İşe metroyla gitmeyen bir insan olarak bunun beni pek etkileyeceğini düşünmemiştim, hatta grevi tamamen unutmuşum. Her zamanki gibi otobüs durağına gittiğimde normalde 10 kişinin olduğu durakta 100 kişi görünce aklım başıma geldi. Ortama tam bir kaos hakimdi: zaten ağzına kadar dolu olan otobüsler durduğunda 100 kişinin hepsi birden kapıya akın ediyor, şoför sadece inen kişi sayısı kadar insanı içeri alacağını işaret ediyor, insanlar buna rağmen itişe kakışa binmeye çalışıyorlar, şoför daha fazla insan binmesin diye kapıyı kapatıyor, insanların sağı solu kapıya sıkışıyor, acı içinde bağırıyorlar. Binmeye teşebbüs ettiğim dört otobüsün hiçbirine binemiyorum, kimisi o kadar dolu ki durmadan geçiyor.
Sonunda beşinci otobüse binmeyi başarıp sardalya konservesi modunda bir yolculuk sonrası otobüsten indiğimde ofise yürümek mümkün değil, yine durakta ne yapacağını şaşırmış bir halde bekleyen, gelen otobüslere hücum eden bir insan kitlesi.
Zaten işe geç kalmışım, uzakta oturan çoğu insan işe gelememiş, bütün Londra metro grevini konuşuyor. Bazı insanlar evden sabah 5.30'da çıkmışlar. Dönüşte belki sabah olduğu kadar zorlanmam, iş yerimin olduğu otobüs durağı o kadar merkezi bir durak değil diye düşünerek işten çıkıyorum. Normalde taş çatlasa 2-3 kişinin olduğu durakta 50 kişi bekliyor. Otobüs geliyor, yine hepimiz akın ediyoruz. Herkes sinirli, herkes gergin. Yanımda ayakta duran herif 5 yaşındaki çocuklar gibi çat çat sakız patlatıyor, iyice geriliyorum. Otobüs duraklarında oluşan kızgın kalabalığın olay çıkarmasını önlemek ve insanların kazasız belasız otobüse binmesini sağlamak için her durakta polisler bekliyor. Otobüse binip bize arkaya doğru ilerlememiz ve insanlara yer açmamız için bağırıyorlar. Herkes kafayı yemiş bir durumda. Ve bu dört günün daha birincisi.
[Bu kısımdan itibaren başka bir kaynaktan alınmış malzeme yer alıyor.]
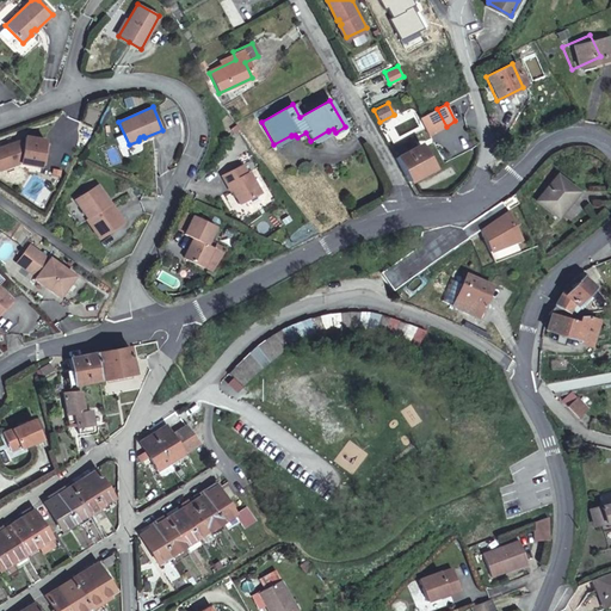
[(437,109),(420,118),(430,135),(446,127),(437,109)]
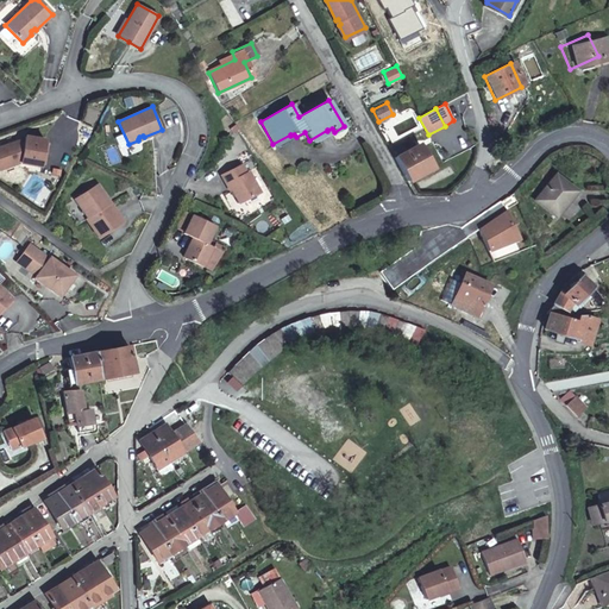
[(42,167),(46,140),(25,137),(24,139),(0,148),(0,170),(13,165),(16,161),(20,159),(20,163),(42,167)]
Her ne kadar insanların yerini makinelerin almasına karşı olsam da böyle oyuncağı elinden alınmış çocuk gibi her sinir olduklarında greve giden ve koca şehri perişan eden metro çalışanlarına en ufak bir sempati duyamıyorum. İngiltere'de çoğumuz bütçe kesintileriyle karşı karşıyayız, çoğumuzun işi tehlikede. Kaçımızın greve gitme lüksü var, hem de metro gibi şehir hayatının işleyişi için büyük önem taşıyan bir yerde çalışırken? Kendileri zor durumda diye milyonlarca insanı zor durumda bırakmaya ne hakkı var bu insanların? Anlamaya çalışıyorum ama maalesef ne tarafından bakarsam bakayım hak veremiyorum.